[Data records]

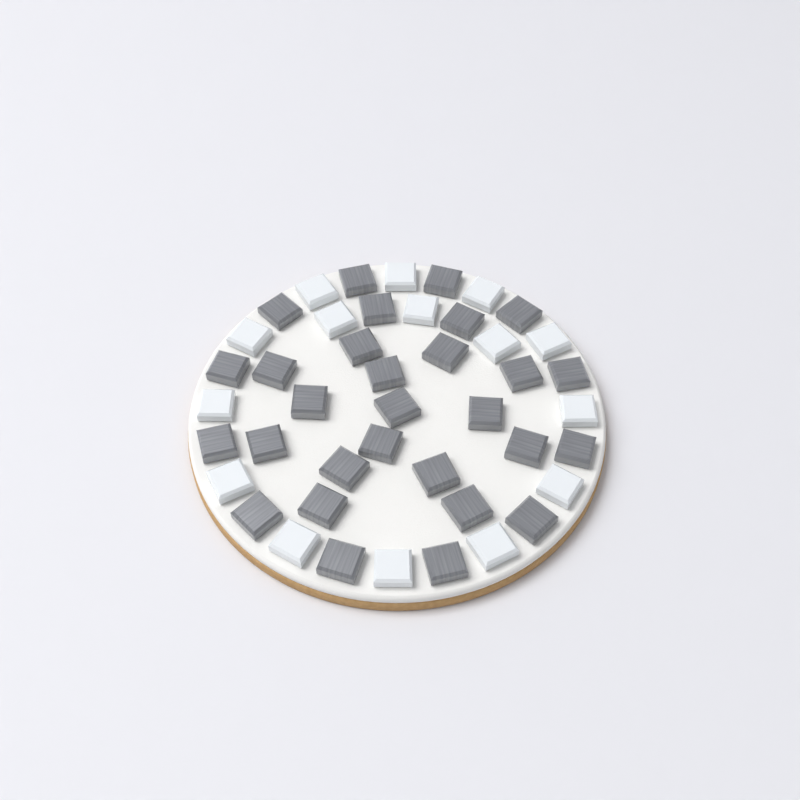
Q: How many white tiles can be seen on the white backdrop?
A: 15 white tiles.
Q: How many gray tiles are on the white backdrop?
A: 29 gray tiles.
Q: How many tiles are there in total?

Task →
Rewrite every line of the records above as a Markdown table with the columns "No." and "Text", giving each line a row number and omitting blank lines. Leave the pictures out of the table.

Problem solution →
| No. | Text |
|---|---|
| 1 | Q: How many white tiles can be seen on the white backdrop? |
| 2 | A: 15 white tiles. |
| 3 | Q: How many gray tiles are on the white backdrop? |
| 4 | A: 29 gray tiles. |
| 5 | Q: How many tiles are there in total? |